Bencana alam pergerakan tanah melanda wilayah Desa Bantargadung, Kecamatan Bantargadung, Kabupaten Sukabumi. Akibat kejadian ini, sebanyak 312 jiwa terpaksa dievakuasi ke tempat yang lebih aman setelah retakan tanah terus meluas dan membesar.

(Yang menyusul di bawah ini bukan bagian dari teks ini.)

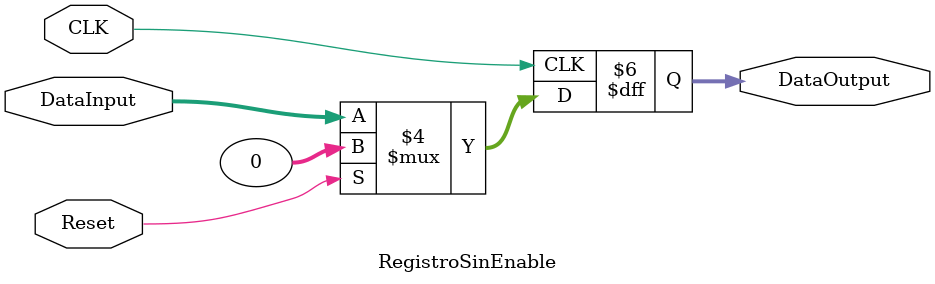
<source format=v>
`timescale 1ns / 1ps
module RegistroSinEnable #(parameter Widht = 32)
      (CLK,Reset,DataInput,DataOutput);

	 input CLK, Reset;
	 input [Widht-1:0] DataInput;
	 output reg [Widht-1:0] DataOutput = 0;
	 
	 always @(posedge CLK) begin
		if (Reset) DataOutput <= 0;
		else DataOutput  <= DataInput;
	end
			
endmodule 
</source>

Kepala Desa Bantargadung, Uus Amrullah mengungkapkan bahwa gejala awal pergerakan tanah ini sebenarnya sudah mulai dirasakan warga sejak awal bulan puasa. Namun, intensitas retakan mengalami peningkatan yang signifikan dalam beberapa hari terakhir.
"Terjadinya sekitar 5 hari, 5 hari kemarin, Pak. Ketika ditinjau pertama belum seberapa gitu retakan. Kedua, nambah lagi. Ketiga, malah sekarang nambah retakannya nambah besar," kata Uus saat dikonfirmasi, Minggu (1/3/2026).
SCROLL TO CONTINUE WITH CONTENT
Menurut Uus, meskipun awalnya retakan terlihat biasa saja, namun pergerakan tanah terus terjadi secara bertahap setiap harinya.
"Ada retakan itu awalnya kayak biasa gitu, Pak. Sehari, dua hari semakin meningkat juga gitu, Pak, retakannya. Sampai sekarang itu masih, masih bergerak gitu tanahnya," jelasnya.
Berdasarkan data pemerintah desa, total terdapat 100 Kepala Keluarga (KK) dengan total 312 jiwa yang terdampak langsung oleh bencana ini. Demi keamanan, pihak desa telah memastikan seluruh warga yang terancam sudah dikosongkan dari rumah mereka.
"Hari ini semua sudah dievakuasi, Pak, ke tempat yang aman, ke tenda-tenda," tutur Uus.
Untuk lokasi pengungsian, sebagian warga memilih menempati tenda darurat yang telah disiapkan oleh BPBD, sementara sebagian lainnya memilih untuk mengungsi ke rumah kerabat mereka yang lebih aman.
"Sebagian ada di tenda darurat, sebagian di saudaranya," pungkasnya.
Sementara itu, Daeng Sutisna Manajer Pusdalops BPBD Kabupaten Sukabumi membenarkan pihaknya telah melakukan pemasangan tenda darurat di beberapa titik yang terdampak bencana pergerakan tanah.
"BPBD telah melakukan pemasangan tenda untuk pengungsian warga yang terdampak bencana gerakan tanah di wilayah Kecamatan Bantargadung sebanyak 6 unit tenda jenis family terpasang dan 4 unit di siagakan di Kantor desa, guna mengantisipasi ketika tenda yang terpasang kurang," ungkap Daeng.
Daeng juga menjelaskan selain mengisi tenda darurat beberapa korban terdampak juga ada yang mengungsi di sanak saudara dan juga ada yang mengontrak di lokasi yang lebih aman.